I grew up on the crime side, the New Donk Times side, stayin’ alive was no jive.

Mario Odyssey

“wheredidhego?”

I didn’t quite realise just how many pictures I’d taken until I browsed through my gallery. The outlandish art direction has provided one of the most memorable looking computer games of our time. The kingdoms burst brimming full of character. Jumping over a Goomba to see his nonsense face fall into confusion at Mario’s disappearance is just one of the many little moments that make up the game. The full weight of Mario’s history’s used to great effect with audio and visual cues siphoned from past adventures. It’s never garish nor overdone and they are often tied into grand ideas or clever tiny moments. The framerate’s as smooth as can be, and the picture quality is peak adorable. Pausing the game to take it on the road really sells the idea of the Switch. I got through the entire game without encountering a single bug. Mario Odyssey feels like a labour of love sprinkled with a dose of technical achievement. As we’re stuck on the subject of hardware; Amiibo can be used to do things and stuff. Things like finding Power Moons or outfits ‘an that. It’s non-essential and can be safely ignored.
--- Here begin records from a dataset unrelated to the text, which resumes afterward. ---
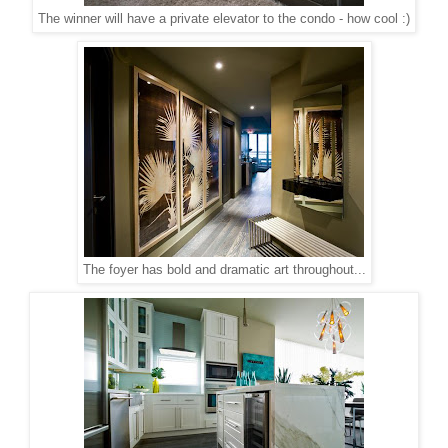
The winner will have a private elevator to the condo - how cool :)
The foyer has bold and dramatic art throughout...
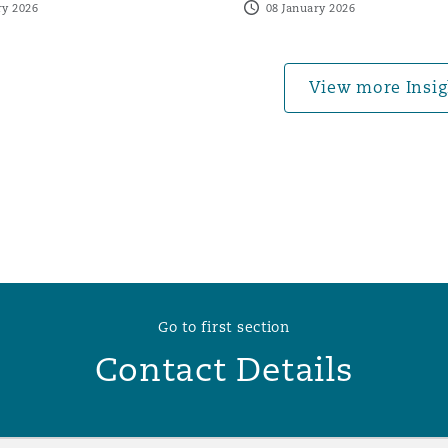
ry 2026
08 January 2026
 Overhaul)
View more Insig
l Aviation
Go to first section
Contact Details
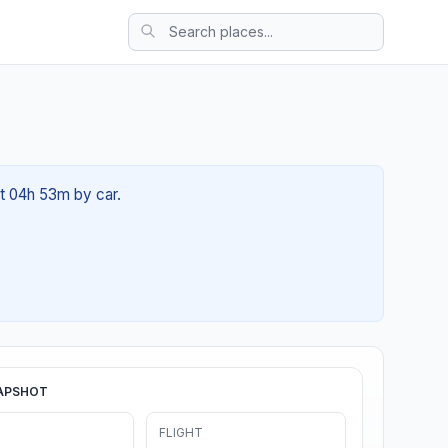
ut 04h 53m by car.
APSHOT
FLIGHT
Quick thought – Who’s really in charge? Cappy or Mario? The nefarious Cappy spends the game devouring brains and winking… but… all the while he spends the majority of the game sitting on…

Something you can’t ignore are the ol’ classic end of world bosses. In a surprising turn they’re mostly excellent, involving powers and techniques learnt through the Kingdom, but there are some real duds. Namely the Broodals, which are generic wabbits. Thankfully their battles are swiftly dealt with, but I can’t imagine they’ll be getting their own fan-fiction anytime soon*. Oh well… whilst we’re having a little moan. There’s a 2 player mode on offer, but it’s a complete waste of time. One player takes control of Cappy and flies around in an impotent rage. Redundant. But hey, someone might glean some form of pleasure from it. You can’t be miserable at additional features. These are very minor grumbles.
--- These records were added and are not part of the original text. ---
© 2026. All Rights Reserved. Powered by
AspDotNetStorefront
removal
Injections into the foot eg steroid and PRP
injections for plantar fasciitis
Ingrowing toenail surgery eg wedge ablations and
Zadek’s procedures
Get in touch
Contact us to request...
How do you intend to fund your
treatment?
*I realise this is a giant lie.

Mario Odyssey

“Please Cappy… just let me rest… please”.

Mario Odyssey is a game that gives back as much as you put in. Whatever you do, try not to let anyone spoil the surprises for you. You can burn through the main story in no time, but that won’t stop you returning as there’s plenty of game stuffed in here. Mario Odyssey is one unknown delight after another. Now we lean forward and hold both hands together in a moderately creepy fashion.

“Is this a 10 guys? I mean, it is just a jumpy, jumpy platform game, after all?”

10Mario Odyssey is distilled computer game magic.

Delightful throughout. Capable of inspiring mild kleptomania and a desire to procure small outfits.

An essential Switch purchase. Unless you really, really hate platform games and moustaches.